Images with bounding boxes
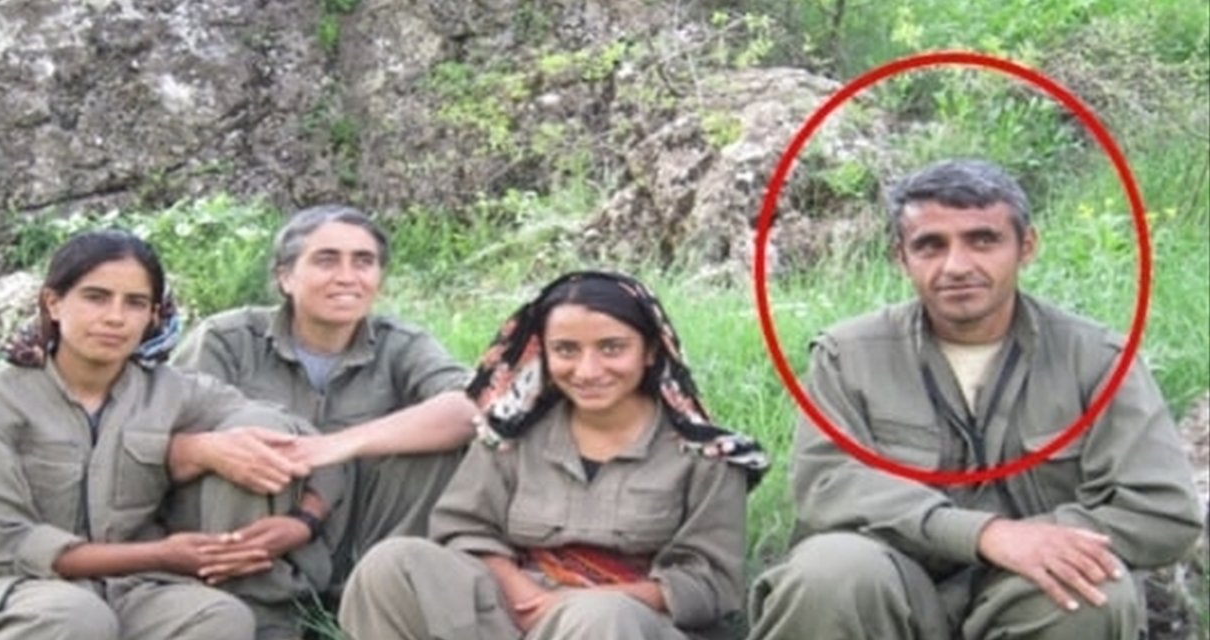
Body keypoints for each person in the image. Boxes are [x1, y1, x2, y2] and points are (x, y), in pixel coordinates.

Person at [746, 159, 1203, 640]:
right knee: (828, 573)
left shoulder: (1096, 359)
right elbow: (827, 484)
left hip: (1026, 593)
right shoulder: (848, 356)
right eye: (930, 245)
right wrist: (985, 535)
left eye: (983, 240)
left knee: (1089, 589)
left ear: (1026, 247)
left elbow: (1163, 510)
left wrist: (1046, 539)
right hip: (891, 579)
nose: (957, 266)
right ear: (901, 257)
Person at [339, 271, 770, 640]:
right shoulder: (510, 436)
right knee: (392, 565)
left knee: (598, 618)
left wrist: (587, 602)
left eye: (612, 348)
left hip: (630, 623)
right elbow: (464, 531)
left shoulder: (708, 455)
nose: (587, 370)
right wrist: (524, 594)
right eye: (566, 350)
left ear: (651, 350)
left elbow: (710, 582)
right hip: (517, 612)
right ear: (543, 352)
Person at [0, 230, 317, 639]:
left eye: (135, 303)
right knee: (78, 618)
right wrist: (160, 555)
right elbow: (4, 545)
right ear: (54, 303)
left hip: (120, 586)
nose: (115, 317)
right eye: (96, 297)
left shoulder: (168, 391)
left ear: (152, 315)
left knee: (219, 616)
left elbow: (303, 440)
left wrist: (304, 519)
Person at [169, 204, 477, 609]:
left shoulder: (401, 345)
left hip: (355, 529)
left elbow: (475, 406)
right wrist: (207, 450)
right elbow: (156, 442)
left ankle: (374, 597)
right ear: (285, 277)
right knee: (250, 428)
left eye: (363, 262)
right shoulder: (226, 340)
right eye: (326, 260)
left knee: (439, 447)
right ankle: (257, 609)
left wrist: (336, 446)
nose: (347, 277)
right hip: (252, 530)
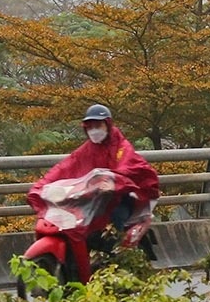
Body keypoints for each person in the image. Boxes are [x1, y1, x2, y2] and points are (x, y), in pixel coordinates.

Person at [29, 104, 161, 276]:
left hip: (120, 197)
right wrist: (40, 187)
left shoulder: (121, 147)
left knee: (113, 227)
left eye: (98, 125)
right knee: (76, 223)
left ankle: (114, 265)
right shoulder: (87, 149)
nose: (94, 130)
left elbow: (126, 166)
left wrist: (114, 181)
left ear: (107, 124)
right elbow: (65, 167)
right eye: (90, 126)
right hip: (95, 199)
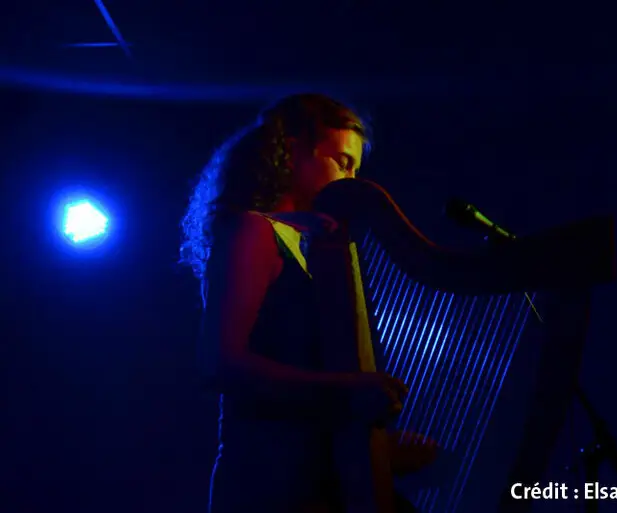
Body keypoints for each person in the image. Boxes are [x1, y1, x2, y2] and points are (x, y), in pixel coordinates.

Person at [180, 93, 438, 513]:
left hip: (317, 481)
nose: (352, 179)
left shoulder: (314, 248)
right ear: (293, 151)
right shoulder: (253, 231)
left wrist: (384, 450)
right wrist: (348, 391)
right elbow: (220, 364)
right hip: (266, 484)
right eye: (343, 161)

**Assigned task:**
Repeat exactly the lines from the first line of the records above through the line containing "right hip: (252, 530)", both included. Leave out the pictures.

**Solution for this problem:**
Body keypoints for each person in the image. Boxes are [x1, y1, x2, y2] and points are (x, y), in pixel coordinates.

Person at [746, 159, 1203, 640]:
right knee: (828, 573)
left shoulder: (1096, 359)
right elbow: (827, 484)
left hip: (1026, 593)
right shoulder: (848, 356)
right eye: (930, 245)
right wrist: (985, 535)
left eye: (983, 240)
left knee: (1089, 589)
left ear: (1026, 247)
left elbow: (1163, 510)
left wrist: (1046, 539)
right hip: (891, 579)
nose: (957, 266)
right ear: (901, 257)
Person at [339, 271, 770, 640]:
right shoulder: (510, 436)
right knee: (392, 565)
left knee: (598, 618)
left wrist: (587, 602)
left eye: (612, 348)
left hip: (630, 623)
right elbow: (464, 531)
left shoulder: (708, 455)
nose: (587, 370)
right wrist: (524, 594)
right eye: (566, 350)
left ear: (651, 350)
left elbow: (710, 582)
right hip: (517, 612)
right ear: (543, 352)
Person at [0, 230, 317, 639]:
left eye: (135, 303)
right knee: (78, 618)
right wrist: (160, 555)
right elbow: (4, 545)
right ear: (54, 303)
left hip: (120, 586)
nose: (115, 317)
right eye: (96, 297)
left shoulder: (168, 391)
left ear: (152, 315)
left knee: (219, 616)
left elbow: (303, 440)
left wrist: (304, 519)
Person at [169, 204, 477, 609]:
left shoulder: (401, 345)
left hip: (355, 529)
left elbow: (475, 406)
right wrist: (207, 450)
right elbow: (156, 442)
left ankle: (374, 597)
right ear: (285, 277)
right knee: (250, 428)
left eye: (363, 262)
right shoulder: (226, 340)
right eye: (326, 260)
left knee: (439, 447)
right ankle: (257, 609)
left wrist: (336, 446)
nose: (347, 277)
right hip: (252, 530)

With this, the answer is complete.